Hernandez’s day started three hours, four bus routes, and 20 miles ago. More than 3,100 Denver Public Schools (DPS) students have similar stories of trying to stay in school when they do not have permanent homes to return to at night. Hernandez grew up in public housing just east of Sunnyside, and she’s never lived with her mother, who has been on and off the streets with an alcohol problem. Her father wasn’t in her life. Her maternal grandmother took Hernandez and her three older siblings in for a few years. When she died in 2005, the kids moved in with Hernandez’s aunt—who has two kids of her own. Hernandez and her sister Ruby did the grocery shopping, the house cleaning, and most other chores. During that time, Hernandez says she was sexually abused by someone close to her. She ran away twice.
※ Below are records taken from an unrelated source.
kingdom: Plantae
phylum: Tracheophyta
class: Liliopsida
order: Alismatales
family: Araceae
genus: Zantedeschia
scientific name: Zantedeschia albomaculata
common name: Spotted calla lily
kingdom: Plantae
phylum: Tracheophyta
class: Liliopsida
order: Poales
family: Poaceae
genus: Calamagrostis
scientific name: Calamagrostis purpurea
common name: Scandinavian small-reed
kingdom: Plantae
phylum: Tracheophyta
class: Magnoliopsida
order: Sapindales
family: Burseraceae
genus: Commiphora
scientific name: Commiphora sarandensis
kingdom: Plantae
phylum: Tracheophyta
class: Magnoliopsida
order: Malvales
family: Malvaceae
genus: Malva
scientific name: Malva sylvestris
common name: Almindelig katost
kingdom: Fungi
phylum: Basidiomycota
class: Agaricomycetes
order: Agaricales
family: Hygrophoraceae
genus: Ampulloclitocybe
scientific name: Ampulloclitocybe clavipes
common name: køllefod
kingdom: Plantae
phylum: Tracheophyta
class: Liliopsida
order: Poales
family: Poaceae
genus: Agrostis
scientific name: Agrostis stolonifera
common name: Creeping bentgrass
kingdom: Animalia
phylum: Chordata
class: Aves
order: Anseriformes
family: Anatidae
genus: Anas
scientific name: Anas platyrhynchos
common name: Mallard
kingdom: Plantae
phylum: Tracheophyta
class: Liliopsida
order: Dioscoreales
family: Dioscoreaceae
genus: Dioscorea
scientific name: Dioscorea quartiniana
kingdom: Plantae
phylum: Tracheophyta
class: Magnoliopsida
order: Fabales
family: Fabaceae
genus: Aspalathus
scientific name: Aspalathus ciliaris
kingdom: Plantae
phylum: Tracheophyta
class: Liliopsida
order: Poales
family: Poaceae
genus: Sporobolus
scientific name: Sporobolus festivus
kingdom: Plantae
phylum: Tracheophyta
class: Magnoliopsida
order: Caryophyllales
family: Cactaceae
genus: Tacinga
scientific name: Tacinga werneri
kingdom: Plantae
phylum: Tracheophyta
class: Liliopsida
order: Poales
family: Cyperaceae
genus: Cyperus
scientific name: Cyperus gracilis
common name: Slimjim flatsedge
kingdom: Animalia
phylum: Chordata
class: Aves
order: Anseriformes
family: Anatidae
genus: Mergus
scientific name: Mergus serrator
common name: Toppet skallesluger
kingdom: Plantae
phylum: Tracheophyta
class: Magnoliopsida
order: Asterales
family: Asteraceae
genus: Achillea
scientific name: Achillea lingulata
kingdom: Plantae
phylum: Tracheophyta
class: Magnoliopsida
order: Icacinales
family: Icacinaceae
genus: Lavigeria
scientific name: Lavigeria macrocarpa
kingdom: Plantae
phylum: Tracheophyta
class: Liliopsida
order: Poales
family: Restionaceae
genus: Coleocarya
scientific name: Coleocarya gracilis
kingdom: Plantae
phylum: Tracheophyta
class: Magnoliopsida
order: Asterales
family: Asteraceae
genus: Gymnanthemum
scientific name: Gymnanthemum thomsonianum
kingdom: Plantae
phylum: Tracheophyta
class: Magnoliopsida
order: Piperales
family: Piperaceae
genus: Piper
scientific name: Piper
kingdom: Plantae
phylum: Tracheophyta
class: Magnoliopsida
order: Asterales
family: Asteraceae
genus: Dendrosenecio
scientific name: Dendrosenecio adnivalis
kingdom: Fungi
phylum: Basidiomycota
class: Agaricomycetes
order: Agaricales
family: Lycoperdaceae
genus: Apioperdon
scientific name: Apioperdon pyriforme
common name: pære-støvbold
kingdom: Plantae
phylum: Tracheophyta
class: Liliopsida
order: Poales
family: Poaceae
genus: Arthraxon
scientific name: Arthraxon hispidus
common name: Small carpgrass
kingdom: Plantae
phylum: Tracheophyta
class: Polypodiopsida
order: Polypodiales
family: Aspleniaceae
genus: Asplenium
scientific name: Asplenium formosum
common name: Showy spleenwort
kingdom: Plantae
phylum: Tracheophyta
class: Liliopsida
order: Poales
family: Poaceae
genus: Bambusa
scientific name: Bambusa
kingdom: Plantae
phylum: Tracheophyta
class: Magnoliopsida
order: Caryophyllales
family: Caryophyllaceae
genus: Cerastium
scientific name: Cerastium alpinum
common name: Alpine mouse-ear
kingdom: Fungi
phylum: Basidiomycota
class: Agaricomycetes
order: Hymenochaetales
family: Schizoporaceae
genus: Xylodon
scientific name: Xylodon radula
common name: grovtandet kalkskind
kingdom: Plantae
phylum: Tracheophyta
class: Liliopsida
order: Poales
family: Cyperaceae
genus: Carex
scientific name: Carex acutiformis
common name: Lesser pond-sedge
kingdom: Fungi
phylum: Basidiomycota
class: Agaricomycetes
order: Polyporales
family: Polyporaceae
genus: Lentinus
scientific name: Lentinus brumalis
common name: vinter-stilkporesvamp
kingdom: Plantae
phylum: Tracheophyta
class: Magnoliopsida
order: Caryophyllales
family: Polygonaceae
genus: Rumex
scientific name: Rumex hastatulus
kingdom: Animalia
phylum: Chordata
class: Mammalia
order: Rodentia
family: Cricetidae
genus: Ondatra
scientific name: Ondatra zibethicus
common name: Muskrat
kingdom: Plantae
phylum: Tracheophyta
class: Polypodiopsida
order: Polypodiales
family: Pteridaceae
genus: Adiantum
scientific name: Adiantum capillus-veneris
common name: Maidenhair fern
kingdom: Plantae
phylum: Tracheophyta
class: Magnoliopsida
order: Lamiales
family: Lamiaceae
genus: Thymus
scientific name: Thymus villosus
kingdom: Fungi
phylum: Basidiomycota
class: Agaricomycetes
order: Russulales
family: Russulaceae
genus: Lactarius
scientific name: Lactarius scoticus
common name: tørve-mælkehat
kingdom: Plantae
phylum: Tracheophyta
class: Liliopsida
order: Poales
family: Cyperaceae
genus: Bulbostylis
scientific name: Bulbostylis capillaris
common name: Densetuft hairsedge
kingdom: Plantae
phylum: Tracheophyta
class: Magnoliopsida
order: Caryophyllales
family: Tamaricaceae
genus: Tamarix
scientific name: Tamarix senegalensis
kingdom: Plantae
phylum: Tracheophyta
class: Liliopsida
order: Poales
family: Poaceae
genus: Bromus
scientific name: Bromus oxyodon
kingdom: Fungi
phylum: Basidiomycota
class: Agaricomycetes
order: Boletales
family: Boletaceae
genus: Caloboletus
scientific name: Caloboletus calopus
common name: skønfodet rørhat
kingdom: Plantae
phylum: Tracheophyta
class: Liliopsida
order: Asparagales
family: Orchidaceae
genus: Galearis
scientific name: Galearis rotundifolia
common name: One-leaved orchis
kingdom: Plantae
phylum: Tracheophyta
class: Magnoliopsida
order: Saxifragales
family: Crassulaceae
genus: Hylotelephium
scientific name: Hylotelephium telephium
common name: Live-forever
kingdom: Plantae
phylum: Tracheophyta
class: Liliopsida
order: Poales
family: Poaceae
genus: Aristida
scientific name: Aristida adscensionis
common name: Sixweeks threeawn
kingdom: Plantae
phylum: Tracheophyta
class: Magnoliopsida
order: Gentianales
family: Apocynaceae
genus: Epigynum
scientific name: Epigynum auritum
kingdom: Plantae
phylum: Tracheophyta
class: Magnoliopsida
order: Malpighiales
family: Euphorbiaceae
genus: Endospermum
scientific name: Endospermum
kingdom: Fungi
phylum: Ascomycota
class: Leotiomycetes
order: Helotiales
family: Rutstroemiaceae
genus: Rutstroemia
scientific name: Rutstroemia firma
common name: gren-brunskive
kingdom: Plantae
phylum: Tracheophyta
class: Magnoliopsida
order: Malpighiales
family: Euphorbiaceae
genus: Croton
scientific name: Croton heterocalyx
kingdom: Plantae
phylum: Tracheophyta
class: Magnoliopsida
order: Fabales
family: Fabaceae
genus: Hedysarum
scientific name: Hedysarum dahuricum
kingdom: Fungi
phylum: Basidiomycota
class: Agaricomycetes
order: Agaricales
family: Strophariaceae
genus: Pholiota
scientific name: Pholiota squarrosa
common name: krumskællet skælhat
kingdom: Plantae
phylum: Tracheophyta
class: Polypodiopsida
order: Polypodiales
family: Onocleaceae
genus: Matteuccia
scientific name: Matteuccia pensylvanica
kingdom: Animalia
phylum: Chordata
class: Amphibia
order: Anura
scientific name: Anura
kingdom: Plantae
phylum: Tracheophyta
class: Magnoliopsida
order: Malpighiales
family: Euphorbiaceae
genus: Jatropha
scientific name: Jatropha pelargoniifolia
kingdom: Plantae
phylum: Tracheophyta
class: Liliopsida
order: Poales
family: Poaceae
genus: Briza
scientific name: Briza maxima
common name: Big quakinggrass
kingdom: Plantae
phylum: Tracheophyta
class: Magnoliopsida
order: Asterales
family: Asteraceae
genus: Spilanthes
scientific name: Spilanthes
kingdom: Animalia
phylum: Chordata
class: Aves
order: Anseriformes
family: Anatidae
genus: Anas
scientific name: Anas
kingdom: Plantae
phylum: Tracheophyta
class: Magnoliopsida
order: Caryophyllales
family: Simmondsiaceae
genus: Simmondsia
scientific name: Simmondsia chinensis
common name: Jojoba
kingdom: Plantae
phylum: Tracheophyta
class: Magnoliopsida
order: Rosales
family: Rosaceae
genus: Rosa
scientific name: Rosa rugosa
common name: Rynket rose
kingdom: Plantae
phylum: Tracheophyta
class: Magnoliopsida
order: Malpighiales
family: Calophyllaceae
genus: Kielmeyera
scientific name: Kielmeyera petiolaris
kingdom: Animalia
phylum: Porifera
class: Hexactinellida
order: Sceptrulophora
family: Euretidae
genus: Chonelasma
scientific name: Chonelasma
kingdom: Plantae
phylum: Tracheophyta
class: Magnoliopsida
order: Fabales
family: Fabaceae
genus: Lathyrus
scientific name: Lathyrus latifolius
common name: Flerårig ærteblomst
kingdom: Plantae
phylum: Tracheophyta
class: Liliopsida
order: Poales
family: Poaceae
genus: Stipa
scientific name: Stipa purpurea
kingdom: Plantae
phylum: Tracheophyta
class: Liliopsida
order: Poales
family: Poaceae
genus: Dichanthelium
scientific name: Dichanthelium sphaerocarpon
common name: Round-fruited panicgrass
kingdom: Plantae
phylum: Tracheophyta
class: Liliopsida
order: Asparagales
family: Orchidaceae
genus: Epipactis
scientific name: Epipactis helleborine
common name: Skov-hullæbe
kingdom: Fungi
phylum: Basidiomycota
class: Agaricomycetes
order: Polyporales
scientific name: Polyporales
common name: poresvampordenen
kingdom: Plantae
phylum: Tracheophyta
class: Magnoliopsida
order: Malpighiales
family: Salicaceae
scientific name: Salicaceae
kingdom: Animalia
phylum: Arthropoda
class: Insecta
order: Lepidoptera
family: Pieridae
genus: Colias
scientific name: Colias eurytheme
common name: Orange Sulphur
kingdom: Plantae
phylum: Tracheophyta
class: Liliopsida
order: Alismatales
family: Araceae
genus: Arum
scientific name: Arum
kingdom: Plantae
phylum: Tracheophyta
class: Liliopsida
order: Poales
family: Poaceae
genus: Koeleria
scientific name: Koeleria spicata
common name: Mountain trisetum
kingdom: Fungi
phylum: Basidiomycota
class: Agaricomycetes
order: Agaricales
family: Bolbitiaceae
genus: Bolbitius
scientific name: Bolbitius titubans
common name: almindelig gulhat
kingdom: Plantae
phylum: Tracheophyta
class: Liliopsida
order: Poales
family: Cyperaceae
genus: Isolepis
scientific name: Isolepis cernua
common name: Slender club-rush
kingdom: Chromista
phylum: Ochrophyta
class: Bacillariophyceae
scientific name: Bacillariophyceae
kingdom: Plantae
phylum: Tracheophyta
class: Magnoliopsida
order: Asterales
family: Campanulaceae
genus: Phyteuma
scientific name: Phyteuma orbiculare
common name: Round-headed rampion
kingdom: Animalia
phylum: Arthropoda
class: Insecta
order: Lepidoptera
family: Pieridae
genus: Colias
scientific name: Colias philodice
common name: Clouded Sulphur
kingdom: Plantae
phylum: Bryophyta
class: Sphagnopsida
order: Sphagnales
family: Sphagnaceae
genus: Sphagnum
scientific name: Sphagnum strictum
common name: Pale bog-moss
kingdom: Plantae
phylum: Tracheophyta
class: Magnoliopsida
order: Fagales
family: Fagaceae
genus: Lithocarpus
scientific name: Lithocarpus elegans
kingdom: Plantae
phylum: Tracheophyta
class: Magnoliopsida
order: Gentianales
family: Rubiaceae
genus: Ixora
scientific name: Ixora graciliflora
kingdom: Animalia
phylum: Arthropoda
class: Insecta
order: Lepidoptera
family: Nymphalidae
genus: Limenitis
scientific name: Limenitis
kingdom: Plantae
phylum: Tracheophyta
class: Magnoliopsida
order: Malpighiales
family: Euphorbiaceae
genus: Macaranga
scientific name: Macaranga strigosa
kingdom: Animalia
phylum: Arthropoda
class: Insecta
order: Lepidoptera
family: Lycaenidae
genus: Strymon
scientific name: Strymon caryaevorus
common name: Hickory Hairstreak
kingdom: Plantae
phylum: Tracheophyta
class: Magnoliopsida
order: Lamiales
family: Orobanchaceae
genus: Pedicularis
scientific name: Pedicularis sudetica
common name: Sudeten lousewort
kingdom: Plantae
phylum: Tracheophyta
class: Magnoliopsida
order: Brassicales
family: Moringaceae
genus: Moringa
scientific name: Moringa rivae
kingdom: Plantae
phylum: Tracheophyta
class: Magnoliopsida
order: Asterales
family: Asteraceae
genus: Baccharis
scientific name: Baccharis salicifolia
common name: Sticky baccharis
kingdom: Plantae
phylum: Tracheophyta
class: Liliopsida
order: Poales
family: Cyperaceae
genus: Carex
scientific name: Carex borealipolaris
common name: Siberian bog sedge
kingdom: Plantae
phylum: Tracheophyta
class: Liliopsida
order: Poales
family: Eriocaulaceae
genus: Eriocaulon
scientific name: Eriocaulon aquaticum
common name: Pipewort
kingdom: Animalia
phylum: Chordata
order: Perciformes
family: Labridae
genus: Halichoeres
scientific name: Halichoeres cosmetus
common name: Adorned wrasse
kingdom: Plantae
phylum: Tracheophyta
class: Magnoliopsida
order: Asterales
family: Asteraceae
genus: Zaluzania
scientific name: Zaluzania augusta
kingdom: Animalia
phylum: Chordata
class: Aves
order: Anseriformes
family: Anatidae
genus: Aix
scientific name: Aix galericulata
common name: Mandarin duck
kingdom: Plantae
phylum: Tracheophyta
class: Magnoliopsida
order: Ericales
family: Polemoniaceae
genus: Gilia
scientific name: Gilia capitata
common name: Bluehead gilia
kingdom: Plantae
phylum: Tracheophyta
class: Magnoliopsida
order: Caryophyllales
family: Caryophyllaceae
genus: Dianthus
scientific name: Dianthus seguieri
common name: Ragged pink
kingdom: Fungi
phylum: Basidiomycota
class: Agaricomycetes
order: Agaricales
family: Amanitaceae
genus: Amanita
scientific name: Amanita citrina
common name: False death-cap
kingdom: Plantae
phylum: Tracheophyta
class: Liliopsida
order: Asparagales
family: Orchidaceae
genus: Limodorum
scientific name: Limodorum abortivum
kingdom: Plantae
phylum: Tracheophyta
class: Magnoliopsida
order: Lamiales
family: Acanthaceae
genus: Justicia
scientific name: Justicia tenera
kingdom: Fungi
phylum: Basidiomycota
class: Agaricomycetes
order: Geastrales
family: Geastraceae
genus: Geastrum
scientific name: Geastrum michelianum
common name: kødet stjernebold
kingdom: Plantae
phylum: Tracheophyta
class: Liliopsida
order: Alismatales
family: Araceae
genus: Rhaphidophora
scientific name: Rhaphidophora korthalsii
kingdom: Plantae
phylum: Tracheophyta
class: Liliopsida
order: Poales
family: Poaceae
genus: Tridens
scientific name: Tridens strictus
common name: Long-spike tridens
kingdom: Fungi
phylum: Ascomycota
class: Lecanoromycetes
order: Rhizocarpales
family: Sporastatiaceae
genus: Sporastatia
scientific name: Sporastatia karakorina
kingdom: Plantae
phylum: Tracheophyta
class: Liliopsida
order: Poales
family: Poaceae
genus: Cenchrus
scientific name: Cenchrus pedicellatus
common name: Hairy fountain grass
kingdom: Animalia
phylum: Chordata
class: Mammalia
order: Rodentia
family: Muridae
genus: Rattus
Hernandez, stubborn and strong-willed, became determined to make changes for a more secure future. Since her junior year she has lived with her great-aunt in a relatively stable home with her own room but far from her school. (Although Hernandez doesn’t live in the neighborhood where North is located, DPS works with students like her to keep them in the same schools throughout their educations, instead of transferring them.) She’s happy and comfortable there, but the distance means sleep is rare. On top of the lengthy bus rides, Hernandez’s spring schedule included two jobs to help pay rent, a one-day-a-week internship with a Latino environmental group, therapy, and mentorship programs. The sleepless days paid off: She’s a 2015 Mayor’s Youth Award recipient and was accepted to all four Colorado colleges she applied to. She’ll be just the second person in her family to attend college. “I want to be different from them,” she says. “I want to be remembered for something. I want to live big.”
On this April day, like many others, Hernandez skips lunch, opting to work on college paperwork in between classes. Later, she chats with her two mentors. Both are pushing Colorado State University, though Hernandez is suddenly leaning toward Metropolitan State University of Denver. It’s closer to home, less expensive, and, she argues, has a highly ranked criminal justice program (she wants to be a probation officer). She’s visibly frustrated. She says over and over that she doesn’t want to take out loans. She’s already made it this far on her own. “What if I don’t like CSU? What if I’m homesick?” she asks, her concerns slipping through in a rare moment of vulnerability. “Then give up and quit,” one mentor retorts. Hernandez stares at him, a play-by-play running through her mind of every time her family insisted she would never achieve anything. Her voice is clear when she responds: “Why would I do that?”